Nous regrettons profondément que la récente session extraordinaire du CDH consacrée à l’Afghanistan n’ait pas abouti à une réponse crédible concernant l’aggravation de la crise des droits humains dans le pays. En effet, la résolution qui a été adoptée est bien loin d’apporter une réponse satisfaisante aux appels de la Commission indépendante des droits de l’homme en Afghanistan (CIDHA), du Haut-Commissariat aux droits de l’homme et des procédures spéciales de l’ONU, et des organisations de la société civile, et elle n’est pas à la hauteur du mandat du CDH, en fonction duquel il se doit réagir de façon efficace face aux situations de violation des droits humains, y compris en cas de violations flagrantes et systématiques.
La mise en place d’une mission d’établissement des faits, ou d’un mécanisme d’enquête indépendant du même type, dotée d’un mandat courant sur plusieurs années, accompagné des ressources nécessaires, portant sur les questions de genre et chargeant ce mécanisme de surveiller la situation, d’en rendre compte régulièrement et de réunir des preuves sur les violations des droits humains et les atteintes à ces droits commises à travers le pays par toutes les parties représente un élément crucial de la réponse internationale plus large qu’il est absolument urgent d’apporter face à l’aggravation de la crise humanitaire et des droits humains en Afghanistan. La mise en place d’un tel mécanisme est cruciale pour que les États membres de l’ONU soient pleinement informés de la situation sur le terrain au moment de prendre d’importantes décisions quant à la façon de réagir face à cette crise, de contribuer à protéger les droits et la vie de la population en Afghanistan, et d’empêcher que d’autres crimes ne soient commis.
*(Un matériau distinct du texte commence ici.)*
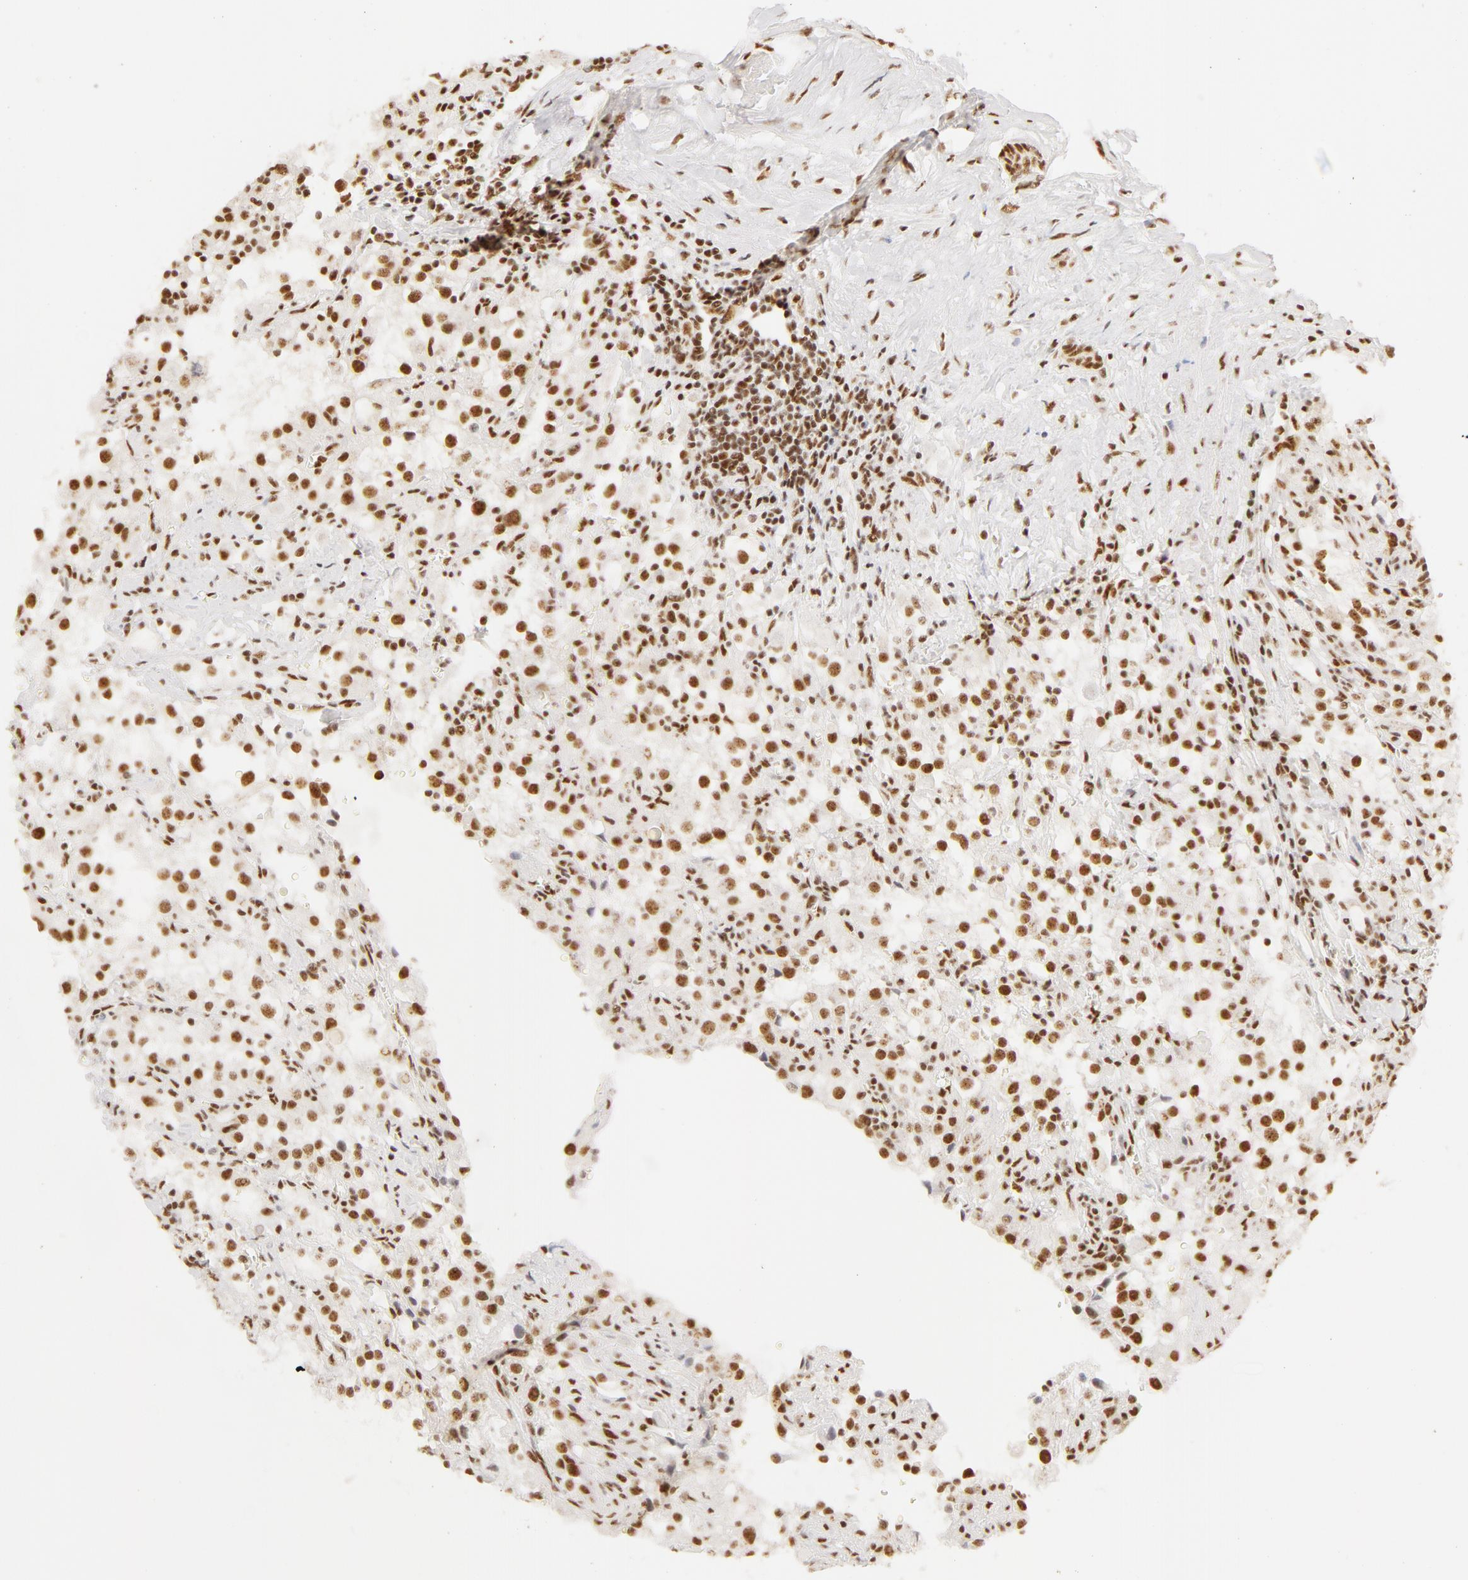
{"staining": {"intensity": "moderate", "quantity": ">75%", "location": "nuclear"}, "tissue": "renal cancer", "cell_type": "Tumor cells", "image_type": "cancer", "snomed": [{"axis": "morphology", "description": "Adenocarcinoma, NOS"}, {"axis": "topography", "description": "Kidney"}], "caption": "This is an image of immunohistochemistry staining of renal cancer (adenocarcinoma), which shows moderate expression in the nuclear of tumor cells.", "gene": "RBM39", "patient": {"sex": "female", "age": 52}}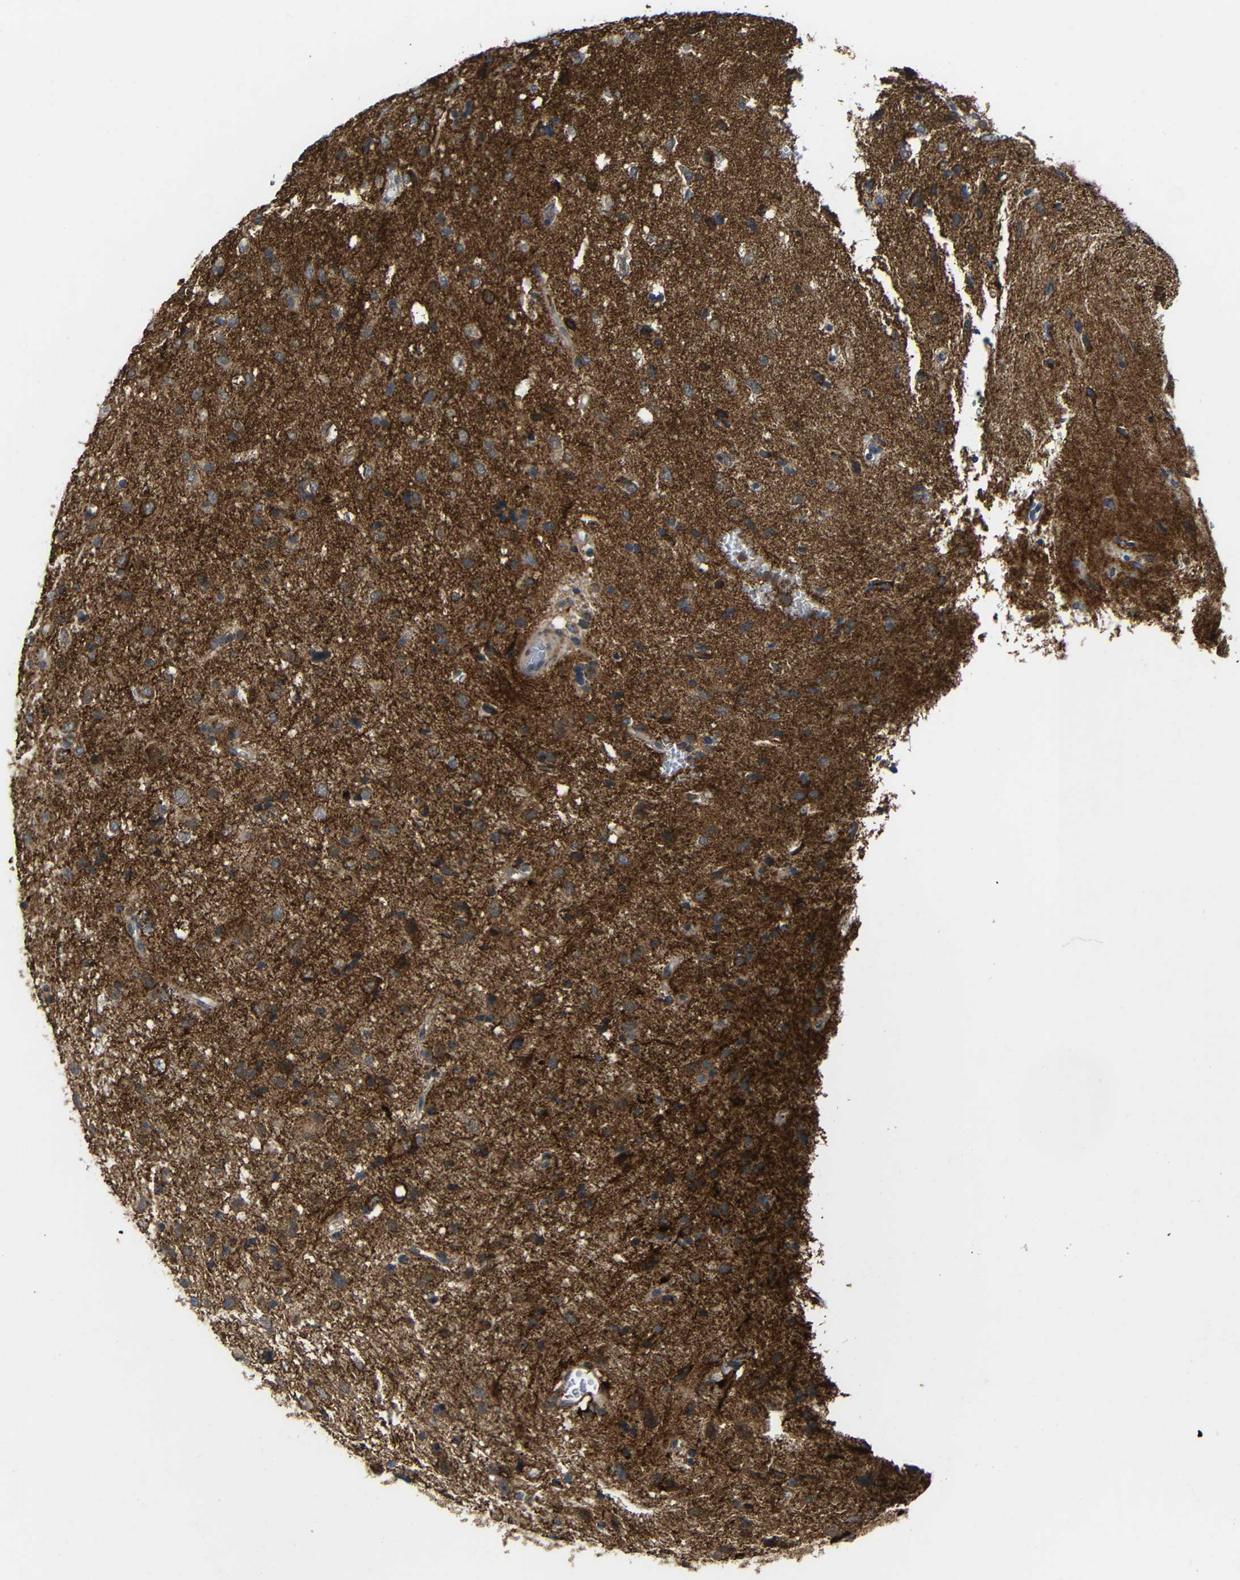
{"staining": {"intensity": "moderate", "quantity": ">75%", "location": "cytoplasmic/membranous"}, "tissue": "glioma", "cell_type": "Tumor cells", "image_type": "cancer", "snomed": [{"axis": "morphology", "description": "Glioma, malignant, Low grade"}, {"axis": "topography", "description": "Brain"}], "caption": "Malignant glioma (low-grade) tissue displays moderate cytoplasmic/membranous positivity in about >75% of tumor cells", "gene": "C1GALT1", "patient": {"sex": "male", "age": 77}}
Elle est capitale pour soutenir les courageux militant·e·s et défenseur·e·s des droits humains, en particulier les femmes défenseures des droits humains, qui continuent de travailler malgré les graves dangers auxquels ils sont personnellement exposés et qui ont demandé le soutien et la solidarité de la communauté internationale. Elle est également capitale pour contribuer à remédier au manque de reddition de comptes qui favorise les graves violations et atteintes aux droits humains perpétrées partout dans le pays, et pour compléter et appuyer le travail international et national sur l’obligation de rendre des comptes pour les crimes de droit international.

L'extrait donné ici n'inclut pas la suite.